CANADA FX DEBT-Loonie starts 2015 at 5-1/2-year low

* Canadian dollar at C$1.1762 or 85.02 U.S. cents
    * Bond prices higher across the maturity curve

 (Adds details, quotes, updates prices)
    By Leah Schnurr
    OTTAWA, Jan 2 (Reuters) - The Canadian dollar dived to a
more than 5-1/2-year low against the greenback on Friday,
striking a weak tone at the start of 2015 as it took hits from a
rally in the U.S. dollar and another drop in oil prices.

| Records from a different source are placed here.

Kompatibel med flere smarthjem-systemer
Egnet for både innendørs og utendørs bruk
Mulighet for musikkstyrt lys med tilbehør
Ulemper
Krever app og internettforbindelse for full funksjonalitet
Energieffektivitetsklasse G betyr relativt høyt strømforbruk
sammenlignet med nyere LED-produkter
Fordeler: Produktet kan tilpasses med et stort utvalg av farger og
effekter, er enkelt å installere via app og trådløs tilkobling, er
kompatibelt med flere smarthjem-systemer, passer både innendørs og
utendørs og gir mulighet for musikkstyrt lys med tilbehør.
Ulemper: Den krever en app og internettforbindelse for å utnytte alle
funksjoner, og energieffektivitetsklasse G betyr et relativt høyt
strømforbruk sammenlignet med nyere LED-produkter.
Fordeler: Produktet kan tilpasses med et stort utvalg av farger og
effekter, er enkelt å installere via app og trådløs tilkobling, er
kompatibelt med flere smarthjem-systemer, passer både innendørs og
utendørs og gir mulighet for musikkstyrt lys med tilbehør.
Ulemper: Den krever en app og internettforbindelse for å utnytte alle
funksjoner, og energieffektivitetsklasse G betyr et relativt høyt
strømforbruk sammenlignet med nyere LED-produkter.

    Traders returned to their desks to take the loonie
resoundingly lower after it had drifted higher in light holiday
volume earlier this week. Investors bet that many of the themes
that battered the currency in 2014 were still intact, including
the likelihood that the U.S. Federal Reserve will raise interest
rates this year.
    The loonie shed more than 1 percent, adding to the 8.6
percent loss it racked up for 2014.
    Anticipation that the European Central Bank will take more
aggressive steps to loosen monetary policy later this month
added to the favor the market is bestowing on the U.S. dollar
and highlighted the divergence between monetary policy at the
Fed and in much of the rest of the world. 
    A paper from a Fed official earlier this week said a
forecasting tool developed by the central bank recommends rates
should be hiked immediately. The Bank of Canada is not expected
to raise rates until after the Fed does, putting more pressure
on the loonie. 
    "As policy divergence happens, it's happening further and
more violently than has been priced in, so there's more room to
go in the U.S. dollar rally," said Camilla Sutton, chief
currency strategist at Scotiabank in Toronto.
     The Canadian dollar ended the North American
session at C$1.1762 to the greenback, or 85.02 U.S. cents,
weaker than Wednesday's official close from the Bank of Canada
of C$1.1601, or 86.20 U.S. cents. 
    The loonie finished near its session lows, putting it at its
lowest level since May 2009.
    While the next level to watch will be C$1.18, there is a
risk the currency sees a temporary push to C$1.20, Sutton said. 
    A decline in the price of oil also hurt the loonie, with
crude ending down 58 cents at $52.69 a barrel. Whether
oil will see another significant plunge is a risk for Canadian
dollar forecasts this year, as oil is a major export for Canada.
    Canadian government bond prices were higher across the
maturity curve, with the two-year up 1-1/2 Canadian
cents to yield 1.003 percent and the benchmark 10-year
 up 41 Canadian cents to yield 1.745 percent.